[Work to complete] Pick every line from the data below that contains the string "format" and copy it.

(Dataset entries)
=-=-=-=-=

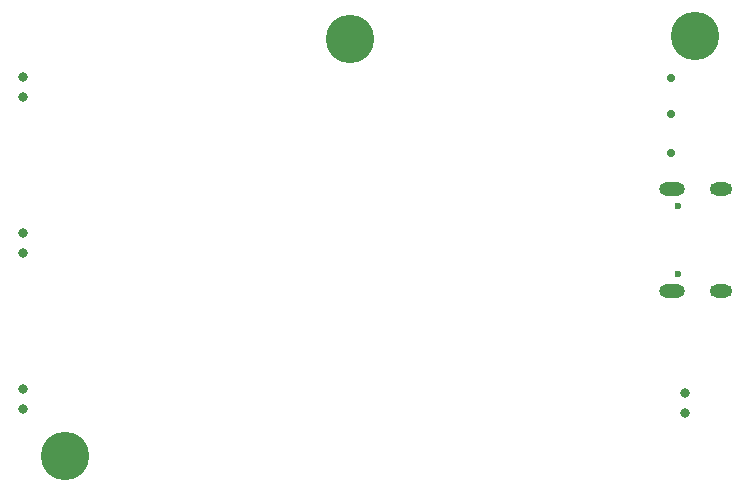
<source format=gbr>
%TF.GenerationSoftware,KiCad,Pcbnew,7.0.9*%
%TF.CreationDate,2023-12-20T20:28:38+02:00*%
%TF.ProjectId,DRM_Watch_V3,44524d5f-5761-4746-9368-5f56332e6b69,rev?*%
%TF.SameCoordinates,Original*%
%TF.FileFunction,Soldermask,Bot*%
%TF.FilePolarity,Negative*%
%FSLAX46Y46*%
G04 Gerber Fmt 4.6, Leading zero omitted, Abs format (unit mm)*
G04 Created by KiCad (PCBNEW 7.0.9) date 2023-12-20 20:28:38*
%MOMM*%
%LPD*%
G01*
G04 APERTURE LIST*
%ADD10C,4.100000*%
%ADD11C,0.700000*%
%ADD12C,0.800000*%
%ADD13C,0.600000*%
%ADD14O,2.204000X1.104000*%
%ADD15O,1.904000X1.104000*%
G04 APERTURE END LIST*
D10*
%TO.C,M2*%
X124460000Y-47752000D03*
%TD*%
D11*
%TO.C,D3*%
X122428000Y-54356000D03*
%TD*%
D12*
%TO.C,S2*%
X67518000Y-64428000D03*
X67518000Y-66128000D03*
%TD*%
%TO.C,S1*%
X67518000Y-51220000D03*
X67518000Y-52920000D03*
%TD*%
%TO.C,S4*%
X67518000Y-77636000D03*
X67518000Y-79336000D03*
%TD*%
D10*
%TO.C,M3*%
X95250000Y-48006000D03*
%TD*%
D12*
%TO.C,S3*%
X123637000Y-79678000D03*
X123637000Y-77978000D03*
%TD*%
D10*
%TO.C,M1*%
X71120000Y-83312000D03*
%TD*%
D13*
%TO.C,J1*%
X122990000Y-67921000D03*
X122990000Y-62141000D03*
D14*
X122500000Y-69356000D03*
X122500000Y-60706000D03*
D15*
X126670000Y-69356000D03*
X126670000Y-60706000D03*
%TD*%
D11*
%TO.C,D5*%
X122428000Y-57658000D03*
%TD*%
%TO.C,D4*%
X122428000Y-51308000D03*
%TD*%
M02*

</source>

=-=-=-=-=

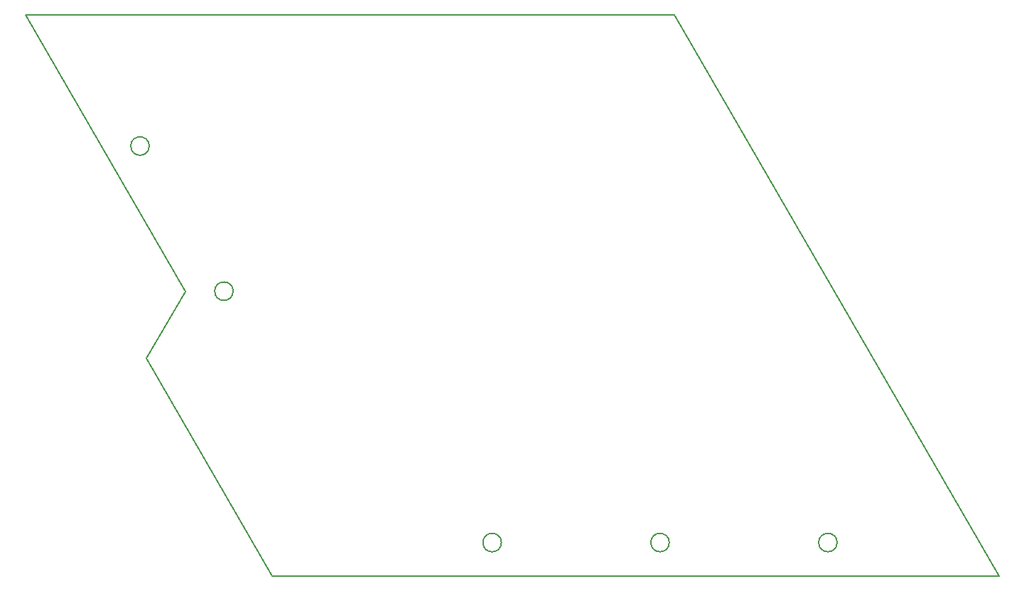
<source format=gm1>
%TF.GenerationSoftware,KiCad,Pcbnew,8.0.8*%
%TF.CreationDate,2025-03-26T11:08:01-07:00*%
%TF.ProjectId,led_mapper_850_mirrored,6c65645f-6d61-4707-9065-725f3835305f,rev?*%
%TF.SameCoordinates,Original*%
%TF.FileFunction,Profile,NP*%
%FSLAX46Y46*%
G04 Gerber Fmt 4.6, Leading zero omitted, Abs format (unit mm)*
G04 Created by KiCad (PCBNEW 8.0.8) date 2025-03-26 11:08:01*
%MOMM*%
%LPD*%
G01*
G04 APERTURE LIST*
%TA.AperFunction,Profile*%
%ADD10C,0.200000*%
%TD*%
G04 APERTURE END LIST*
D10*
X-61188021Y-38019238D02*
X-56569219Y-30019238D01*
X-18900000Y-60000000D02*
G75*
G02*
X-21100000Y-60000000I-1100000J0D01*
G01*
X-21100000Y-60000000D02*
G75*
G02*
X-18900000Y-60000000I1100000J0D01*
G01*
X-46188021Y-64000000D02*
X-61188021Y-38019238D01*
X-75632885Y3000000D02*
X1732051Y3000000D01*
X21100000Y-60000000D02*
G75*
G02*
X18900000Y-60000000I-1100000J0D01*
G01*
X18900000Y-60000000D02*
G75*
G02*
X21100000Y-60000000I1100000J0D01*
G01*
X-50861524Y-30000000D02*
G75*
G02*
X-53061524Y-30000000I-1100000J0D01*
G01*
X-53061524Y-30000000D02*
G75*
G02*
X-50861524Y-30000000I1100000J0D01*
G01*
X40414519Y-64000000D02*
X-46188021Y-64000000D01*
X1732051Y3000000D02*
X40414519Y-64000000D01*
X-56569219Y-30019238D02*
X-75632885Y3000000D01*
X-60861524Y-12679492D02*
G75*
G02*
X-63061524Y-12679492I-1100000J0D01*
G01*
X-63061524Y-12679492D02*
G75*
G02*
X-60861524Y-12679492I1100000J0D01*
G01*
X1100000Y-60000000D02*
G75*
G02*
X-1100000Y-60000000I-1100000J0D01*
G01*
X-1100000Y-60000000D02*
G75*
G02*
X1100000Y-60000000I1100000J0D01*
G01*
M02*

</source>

=-=-=-=-=

[Response]
<source format=gbr>
G04 Gerber Fmt 4.6, Leading zero omitted, Abs format (unit mm)*
<source format=gm1>
G04 Gerber Fmt 4.6, Leading zero omitted, Abs format (unit mm)*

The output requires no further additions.